Türkiye, Suriyeli mültecilere vatandaşlık vermek zorunda mı? Sorunun cevabı aslında oldukça basit. Kesinlikle hayır! Eğer Suriye ile 700 kilometrenin üzerinde kara sınırımız olmasaydı, Esad’ın, Şii milislerin, Rusya’nın hava bombardımanlarının, PKK’nın Suriye kolu PYD’nin ve DAEŞ’in zulmünden kaçan ve sayısı 3 milyonu geçen siviller ülkemize sığınmasaydı, mültecilere vatandaşlık vermeyi düşünmezdik!
Dahası Suriye’deki insani kriz bu kadar derinleşmeseydi, insanların geri dönebilecekleri bir vatanları kalmış olsaydı, iç savaşın biteceğine dair bir umut ışığı belirseydi, 3 milyondan fazla mülteci ülkemizde yaşadığı hâlde onlara vatandaşlık vermeyi tartışmayabilirdik. Savaş eninde sonunda biter, Suriyeliler evlerine döner, kendi rızası ile dönmeyenler için tedbirler düşünülür, hâlâ ülkemizde kalan az sayıdaki mülteci de misafirliklerine devam ederdi.
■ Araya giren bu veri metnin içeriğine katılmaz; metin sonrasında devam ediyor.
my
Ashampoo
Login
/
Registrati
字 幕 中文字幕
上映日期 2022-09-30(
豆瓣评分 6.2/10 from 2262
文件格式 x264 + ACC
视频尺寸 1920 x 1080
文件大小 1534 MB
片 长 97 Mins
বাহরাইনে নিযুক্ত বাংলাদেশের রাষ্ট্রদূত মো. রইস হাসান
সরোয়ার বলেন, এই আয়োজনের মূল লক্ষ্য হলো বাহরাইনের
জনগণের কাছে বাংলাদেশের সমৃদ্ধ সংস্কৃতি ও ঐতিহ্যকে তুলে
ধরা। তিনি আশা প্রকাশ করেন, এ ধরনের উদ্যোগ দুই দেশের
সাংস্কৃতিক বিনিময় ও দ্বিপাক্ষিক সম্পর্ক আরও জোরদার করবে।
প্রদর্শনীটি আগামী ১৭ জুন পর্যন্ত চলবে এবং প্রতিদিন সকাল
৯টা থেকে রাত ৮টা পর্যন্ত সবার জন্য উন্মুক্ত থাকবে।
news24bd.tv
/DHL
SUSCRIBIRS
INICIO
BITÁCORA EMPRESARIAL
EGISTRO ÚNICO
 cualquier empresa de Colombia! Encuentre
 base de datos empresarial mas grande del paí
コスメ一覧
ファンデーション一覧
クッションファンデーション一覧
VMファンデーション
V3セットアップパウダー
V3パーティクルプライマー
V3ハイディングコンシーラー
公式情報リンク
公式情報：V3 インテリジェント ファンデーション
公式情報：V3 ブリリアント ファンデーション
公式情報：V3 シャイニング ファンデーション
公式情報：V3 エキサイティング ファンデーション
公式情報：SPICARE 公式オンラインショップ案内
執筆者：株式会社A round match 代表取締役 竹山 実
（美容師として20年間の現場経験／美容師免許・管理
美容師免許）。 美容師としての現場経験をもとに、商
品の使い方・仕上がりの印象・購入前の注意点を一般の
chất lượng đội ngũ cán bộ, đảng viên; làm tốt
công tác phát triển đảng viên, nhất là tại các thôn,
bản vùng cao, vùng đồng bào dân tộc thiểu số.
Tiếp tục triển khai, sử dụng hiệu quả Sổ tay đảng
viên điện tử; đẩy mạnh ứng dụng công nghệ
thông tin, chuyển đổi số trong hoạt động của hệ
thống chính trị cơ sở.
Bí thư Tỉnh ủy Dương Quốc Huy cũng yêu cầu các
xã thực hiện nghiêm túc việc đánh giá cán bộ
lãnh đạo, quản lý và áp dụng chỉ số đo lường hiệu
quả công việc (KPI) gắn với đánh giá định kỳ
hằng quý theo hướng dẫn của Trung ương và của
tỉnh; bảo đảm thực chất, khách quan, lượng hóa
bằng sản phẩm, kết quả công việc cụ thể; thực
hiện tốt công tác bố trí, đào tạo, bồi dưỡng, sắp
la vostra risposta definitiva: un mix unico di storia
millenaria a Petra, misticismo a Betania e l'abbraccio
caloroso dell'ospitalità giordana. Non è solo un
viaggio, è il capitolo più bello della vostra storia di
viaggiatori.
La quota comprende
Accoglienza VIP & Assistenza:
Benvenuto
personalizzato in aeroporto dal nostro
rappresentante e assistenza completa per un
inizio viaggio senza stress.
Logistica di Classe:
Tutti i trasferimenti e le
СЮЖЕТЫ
Lakin öyle değil! 3 milyondan fazla mültecimiz var, savaş kısa sürede bitecek gibi değil ve bu insanların gidecek bir evleri yok. Bu da demek oluyor ki; mülteci meselesine daha kalıcı ve sağlıklı bir çözüm bulmak zorundayız. Tam da bu zorunluluk, vatandaşlık seçeneğini gündeme getiriyor. Gerekli nitelikleri taşıyan ve şartları sağlayan mültecilere vatandaşlık vermek, onları ev sahibinin ikramına bakan misafirler olmaktan çıkarıp, evin bütçesine katkıda bulunan fertler kılacaktır. Bu şartlar altında en akılcı çözüm de budur!
Daha sağlıklı ve akılcı çözümler olabilir mi? Muhalefetin varlık amacı tam da bu soruya cevap vermek aslında; iktidarı daha sağlıklı ve akılcı çözümlere yönlendirmek, iktidarı doğru kararlar ve yönetim için denetlemek. Peki, Suriyeli mülteciler konusunda muhalefet partileri ne diyor?
***
Kılıçdaroğlu şöyle buyurmuş: "Ben Suriyelilere karşı değilim, onlar da insan, bizim misafirimiz, kucakladık, soframızı paylaştık. Onların Türkiye'ye gelmelerine hiçbir zaman 'Niye geldiniz?' demedik. Savaştan, ölümden, açlıktan kaçıyorlar." Bu açıklamaya bakılırsa sorunun tespiti konusunda çok doğru bir yerde duruyor ana muhalefet lideri. Ancak sıra çözüme gelince işler karışıyor;
"Ben Avrupa'ya gittiğimde bana Suriye'yi sordular ve Suriye politikasını sordular. Kendilerine şunu söyledim, ilk yapacağınız iş, Suriye'deki savaşı sonlandırmak, Cenevre görüşmelerini barışla sonlandırmak. İki, yetmez bu, savaş sonrası elinizi cebinize atacaksınız ve Suriye'yi yeniden onaracaksınız ki, Suriyeli kardeşlerimiz kendi ülkelerine geri dönsünler. Evleri, barkları, parkları, okulları, hastaneleri olsun ki, bu insanlar kendi ülkelerine geri dönebilsinler."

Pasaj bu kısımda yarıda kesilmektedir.